§ **Required action 1**
In the mailing-list message about gcc -v output, why do Autoconf and Libtool parse the output of 'gcc -v'?
§ **Required action 2**
Reproduce the records from their first line through the line containing "Novi spektakl u", inclusive, substituting "kostenloser Versand" for "schnelle Lieferung" and leaving everything else unchanged.

§ **Selected passage**
────────────────────────────────────────

From: Ralf Wildenhues
Subject: how to "parse" gcc -v output
Date: Sun, 4 Apr 2010 09:06:33 +0200
User-agent: Mutt/1.5.20 (2009-10-28)

Hello gcc and libtool lists,

Both Autoconf and Libtool have macros which "parse" output of 'gcc -v'
for some link commands.  Yes, I know, almost by definition this is not
"parseable" text, but GCC does not provide a stable API that allows to
find out
- which libraries it needs to link shared modules against, or
- which libraries are needed to let g++ link mixed C++/Fortran code,
so in practice there is no other choice (unless the user provides this
information).

In some situations, esp. when -flto is used, -v output consists of many
parts.  Libtool needs to know which parts it can drop, or needs to look
at.  Can we be fairly confident that, iff there is a line matching
  '^ [^ ].*collect'

it will pick the one line that contains the verbose driver invocation
that lets us pick up init/fini objects as well as compiler libs to link
against?  I.e., can we assume the leading space to be stable, and the
'collect2' name to be fairly stable across GCC versions and systems?

────────────────────────────────────────

§ **Excerpted records**
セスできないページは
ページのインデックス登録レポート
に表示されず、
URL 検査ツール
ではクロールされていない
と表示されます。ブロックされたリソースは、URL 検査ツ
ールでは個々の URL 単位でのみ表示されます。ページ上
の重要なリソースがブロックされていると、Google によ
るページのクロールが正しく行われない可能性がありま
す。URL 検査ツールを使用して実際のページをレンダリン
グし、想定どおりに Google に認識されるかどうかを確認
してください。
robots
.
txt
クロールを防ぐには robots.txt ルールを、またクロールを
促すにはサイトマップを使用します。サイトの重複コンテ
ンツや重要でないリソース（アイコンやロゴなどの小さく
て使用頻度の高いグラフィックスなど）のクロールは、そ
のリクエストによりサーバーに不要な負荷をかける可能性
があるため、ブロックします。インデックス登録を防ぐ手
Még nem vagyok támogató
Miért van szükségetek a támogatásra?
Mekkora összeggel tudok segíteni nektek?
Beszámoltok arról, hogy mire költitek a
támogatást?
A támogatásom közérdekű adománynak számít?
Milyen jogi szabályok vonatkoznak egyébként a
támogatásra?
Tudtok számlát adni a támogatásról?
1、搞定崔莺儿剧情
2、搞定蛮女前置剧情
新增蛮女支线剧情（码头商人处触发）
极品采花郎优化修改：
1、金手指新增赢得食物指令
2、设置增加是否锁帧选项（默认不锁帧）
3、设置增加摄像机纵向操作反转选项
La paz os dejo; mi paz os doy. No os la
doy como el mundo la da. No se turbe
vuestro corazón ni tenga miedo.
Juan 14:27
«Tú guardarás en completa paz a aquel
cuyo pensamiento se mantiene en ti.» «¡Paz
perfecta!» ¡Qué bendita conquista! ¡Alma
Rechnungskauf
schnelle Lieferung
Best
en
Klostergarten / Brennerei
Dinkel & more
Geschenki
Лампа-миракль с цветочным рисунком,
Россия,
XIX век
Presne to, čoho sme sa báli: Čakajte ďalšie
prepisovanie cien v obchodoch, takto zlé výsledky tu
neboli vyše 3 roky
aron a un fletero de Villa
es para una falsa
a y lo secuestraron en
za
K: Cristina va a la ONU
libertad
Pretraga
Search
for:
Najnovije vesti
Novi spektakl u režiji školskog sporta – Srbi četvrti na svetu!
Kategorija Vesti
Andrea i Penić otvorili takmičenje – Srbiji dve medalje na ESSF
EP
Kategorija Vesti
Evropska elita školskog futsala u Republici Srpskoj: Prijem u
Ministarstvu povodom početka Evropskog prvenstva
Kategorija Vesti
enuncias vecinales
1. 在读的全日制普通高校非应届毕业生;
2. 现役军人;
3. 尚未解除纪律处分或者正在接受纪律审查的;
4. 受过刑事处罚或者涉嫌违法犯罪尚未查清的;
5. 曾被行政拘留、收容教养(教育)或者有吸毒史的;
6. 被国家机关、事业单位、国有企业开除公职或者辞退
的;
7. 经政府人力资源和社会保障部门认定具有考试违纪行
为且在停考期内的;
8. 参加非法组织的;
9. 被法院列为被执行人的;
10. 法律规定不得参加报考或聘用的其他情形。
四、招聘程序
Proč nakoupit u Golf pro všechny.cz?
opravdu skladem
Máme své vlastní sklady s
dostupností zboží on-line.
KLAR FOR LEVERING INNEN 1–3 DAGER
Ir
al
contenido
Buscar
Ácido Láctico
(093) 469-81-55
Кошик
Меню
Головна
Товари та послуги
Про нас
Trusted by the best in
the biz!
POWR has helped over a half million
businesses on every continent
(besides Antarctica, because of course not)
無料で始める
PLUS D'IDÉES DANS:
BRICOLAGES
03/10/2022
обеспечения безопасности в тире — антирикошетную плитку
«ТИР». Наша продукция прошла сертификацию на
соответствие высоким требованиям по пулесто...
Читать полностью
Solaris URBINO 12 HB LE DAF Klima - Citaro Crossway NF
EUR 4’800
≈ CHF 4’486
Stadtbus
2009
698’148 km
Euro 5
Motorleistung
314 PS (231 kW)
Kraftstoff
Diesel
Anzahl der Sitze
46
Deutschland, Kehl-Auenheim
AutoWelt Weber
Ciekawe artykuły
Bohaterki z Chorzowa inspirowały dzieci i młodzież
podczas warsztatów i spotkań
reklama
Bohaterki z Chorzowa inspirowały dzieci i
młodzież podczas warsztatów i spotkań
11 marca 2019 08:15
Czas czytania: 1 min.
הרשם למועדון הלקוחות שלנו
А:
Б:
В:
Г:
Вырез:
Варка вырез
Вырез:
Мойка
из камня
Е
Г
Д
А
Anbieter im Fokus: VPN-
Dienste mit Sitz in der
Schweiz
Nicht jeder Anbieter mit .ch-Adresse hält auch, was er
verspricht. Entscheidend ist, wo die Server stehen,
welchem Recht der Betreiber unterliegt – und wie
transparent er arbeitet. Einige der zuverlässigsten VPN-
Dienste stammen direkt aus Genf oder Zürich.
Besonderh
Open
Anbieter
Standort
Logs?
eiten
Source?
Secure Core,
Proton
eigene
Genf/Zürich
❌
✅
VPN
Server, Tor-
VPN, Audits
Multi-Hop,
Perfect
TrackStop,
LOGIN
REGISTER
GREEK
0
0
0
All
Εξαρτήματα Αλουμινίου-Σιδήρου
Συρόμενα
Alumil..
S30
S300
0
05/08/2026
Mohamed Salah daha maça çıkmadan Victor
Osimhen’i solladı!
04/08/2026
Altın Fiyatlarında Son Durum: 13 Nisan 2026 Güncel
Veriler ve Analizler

────────────────────────────────────────

§ **Your response 1**
GCC offers no stable API for finding out which libraries shared modules must be linked against, or which libraries g++ needs to link mixed C++/Fortran code. In practice there is therefore no other choice, unless the user provides this information.

§ **Your response 2**
セスできないページは
ページのインデックス登録レポート
に表示されず、
URL 検査ツール
ではクロールされていない
と表示されます。ブロックされたリソースは、URL 検査ツ
ールでは個々の URL 単位でのみ表示されます。ページ上
の重要なリソースがブロックされていると、Google によ
るページのクロールが正しく行われない可能性がありま
す。URL 検査ツールを使用して実際のページをレンダリン
グし、想定どおりに Google に認識されるかどうかを確認
してください。
robots
.
txt
クロールを防ぐには robots.txt ルールを、またクロールを
促すにはサイトマップを使用します。サイトの重複コンテ
ンツや重要でないリソース（アイコンやロゴなどの小さく
て使用頻度の高いグラフィックスなど）のクロールは、そ
のリクエストによりサーバーに不要な負荷をかける可能性
があるため、ブロックします。インデックス登録を防ぐ手
Még nem vagyok támogató
Miért van szükségetek a támogatásra?
Mekkora összeggel tudok segíteni nektek?
Beszámoltok arról, hogy mire költitek a
támogatást?
A támogatásom közérdekű adománynak számít?
Milyen jogi szabályok vonatkoznak egyébként a
támogatásra?
Tudtok számlát adni a támogatásról?
1、搞定崔莺儿剧情
2、搞定蛮女前置剧情
新增蛮女支线剧情（码头商人处触发）
极品采花郎优化修改：
1、金手指新增赢得食物指令
2、设置增加是否锁帧选项（默认不锁帧）
3、设置增加摄像机纵向操作反转选项
La paz os dejo; mi paz os doy. No os la
doy como el mundo la da. No se turbe
vuestro corazón ni tenga miedo.
Juan 14:27
«Tú guardarás en completa paz a aquel
cuyo pensamiento se mantiene en ti.» «¡Paz
perfecta!» ¡Qué bendita conquista! ¡Alma
Rechnungskauf
kostenloser Versand
Best
en
Klostergarten / Brennerei
Dinkel & more
Geschenki
Лампа-миракль с цветочным рисунком,
Россия,
XIX век
Presne to, čoho sme sa báli: Čakajte ďalšie
prepisovanie cien v obchodoch, takto zlé výsledky tu
neboli vyše 3 roky
aron a un fletero de Villa
es para una falsa
a y lo secuestraron en
za
K: Cristina va a la ONU
libertad
Pretraga
Search
for:
Najnovije vesti
Novi spektakl u režiji školskog sporta – Srbi četvrti na svetu!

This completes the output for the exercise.